On the other hand, the AM station, as DWAT, went to the Palmas and later brought by businessman Lucio Tan, while its franchise was still being held by the MBNI. The transfer to the latter was the subject of a dispute when the Villar family filed a court case against Tan, which caused the delay of station's scheduled official broadcast as DWWW 774 in October 1996, under new management. The station is currently operated by Interactive Broadcast Media.

On August 8, 2019, Philippine President Rodrigo Duterte signed Republic Act No. 11367 to the renewed Mareco Broadcasting Network, Inc., An act renewing for another Twenty-five (25) years the franchise granted to MBNI a franchise to construct, maintain and operate radio broadcasting and television stations in the Philippines.

On December 30, 2019, Horizon of the Sun Communications (producer of Chinese Filipino oriented shows Chinatown TV and Chinese News TV on IBC 13) took over the station's operations. The Q Radio branding was launched on January 13, 2020. Meanwhile, its provincial stations started carrying the said brand on November 16, 2020.

On July 1, 2023, Q Radio permanently went off-air due to financial problems. A few days prior, Brigada Mass Media Corporation signed an agreement with Mareco, in which it will lease the stations, except for the Bacolod station, whose operations were taken over by RYU Group of Companies.

==MBNI stations==
===Radio stations===

| Branding | Callsign | Frequency | Coverage | Operator |
| Brigada News FM Manila | DWBM-FM | 105.1 MHz | Metro Manila | Brigada Mass Media Corporation |
| Brigada News FM Cebu | DYAC-FM | 90.7 MHz | Cebu |
| Brigada News FM Davao | DXAC-FM | 93.1 MHz | Davao |
| Yuhum Radio | DYBM-FM | 99.1 MHz | Bacolod | RYU Group of Companies |

===Former stations===

| Callsign | Frequency | Location | Notes |
|---|---|---|---|
| DWAT | 774 kHz | Metro Manila | Acquired by Interactive Broadcast Media in 1996. Currently broadcasting as DWWW. |
| DZBM | 105.1 MHz | Baguio | Acquired by Baycomms Broadcasting Corporation in late 2024. Currently a relay of Manila-based DWBM-FM. |

===Defunct TV stations===

| Callsign | Ch. # | Location | Fate |
|---|---|---|---|
| DWBM-TV | TV-43 | Metro Manila | Frequency acquired by AMCARA Broadcasting Network and was later used by ABS-CBN for their DTT broadcast until June 30, 2020. This frequency is also previously used by Sonshine Media Network International for their DTT broadcast assigned by the National Telecommunications Commission since January 5, 2022 until its demise on December 19, 2023. |
| DYBM-TV | TV-45 | Cebu |  |

==Crossover Radio Online==

Crossover (later known as Crossover Radio Online) was a smooth jazz/adult contemporary radio brand of Mareco Broadcasting Network. It began its broadcast on terrestrial in 1994, and officially migrated to digital-only via internet radio on December 30, 2019.

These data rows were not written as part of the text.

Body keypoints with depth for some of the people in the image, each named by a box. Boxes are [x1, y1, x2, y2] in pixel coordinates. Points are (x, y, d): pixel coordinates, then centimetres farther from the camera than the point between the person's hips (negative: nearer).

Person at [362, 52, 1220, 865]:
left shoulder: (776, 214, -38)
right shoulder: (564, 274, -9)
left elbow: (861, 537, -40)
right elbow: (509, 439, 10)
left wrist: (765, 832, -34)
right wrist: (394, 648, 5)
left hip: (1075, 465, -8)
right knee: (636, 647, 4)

Much like its previous broadcast on FM, it still carries the same programming and international news bulletins from BBC World Service and Voice of America. As of 2025, the online radio station is inactive.

===Profile===
In the early 1990s, Mareco underwent several changes in management and programming, which also involves relaunching in 1991 of 105.1 Manila as DWBM-FM, until the launch of Crossover network through that station in (June) 1994.

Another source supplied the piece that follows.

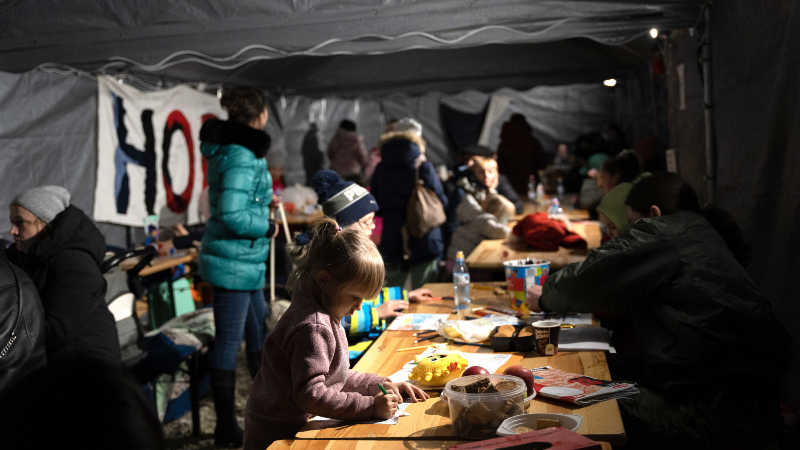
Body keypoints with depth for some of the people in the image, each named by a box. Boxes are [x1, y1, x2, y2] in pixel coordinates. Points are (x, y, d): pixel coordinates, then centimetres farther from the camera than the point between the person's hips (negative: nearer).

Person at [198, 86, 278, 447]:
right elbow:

The network was later expanded with the establishment of four additional stations: in Bacolod (99.1 FM, in February 1997), Cebu City (93.1 FM, in September of the same year; later moved to 90.7 FM), Davao City (93.1 FM, in June 1999), and Baguio (105.1 FM, in 2000) which is a relay.

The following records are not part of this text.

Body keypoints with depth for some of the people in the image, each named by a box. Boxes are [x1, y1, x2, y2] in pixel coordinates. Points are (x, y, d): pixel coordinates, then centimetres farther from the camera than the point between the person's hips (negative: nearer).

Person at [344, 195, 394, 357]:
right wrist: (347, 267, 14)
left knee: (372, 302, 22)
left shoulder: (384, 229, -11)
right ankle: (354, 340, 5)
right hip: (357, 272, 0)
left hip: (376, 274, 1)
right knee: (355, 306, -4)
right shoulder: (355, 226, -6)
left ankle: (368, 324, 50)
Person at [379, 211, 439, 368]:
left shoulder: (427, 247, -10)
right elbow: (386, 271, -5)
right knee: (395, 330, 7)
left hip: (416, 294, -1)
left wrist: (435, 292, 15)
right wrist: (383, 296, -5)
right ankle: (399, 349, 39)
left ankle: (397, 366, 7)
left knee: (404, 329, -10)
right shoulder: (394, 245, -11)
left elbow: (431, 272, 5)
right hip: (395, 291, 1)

On December 30, 2019, Crossover began its transition into a digital-only internet station, as Mareco began to lease airtime of its FM stations to third-party companies.

Its format being described by the station's name, a combination of variety of music including jazz and R&B music, as well as its affiliation with BBC World Service. The station, pre-transition, was the country's first CNN radio affiliate.

Crossover Radio Online also broadcast via live streaming on its mobile application available on iOS and Android.

The online radio station went inactive in 2025.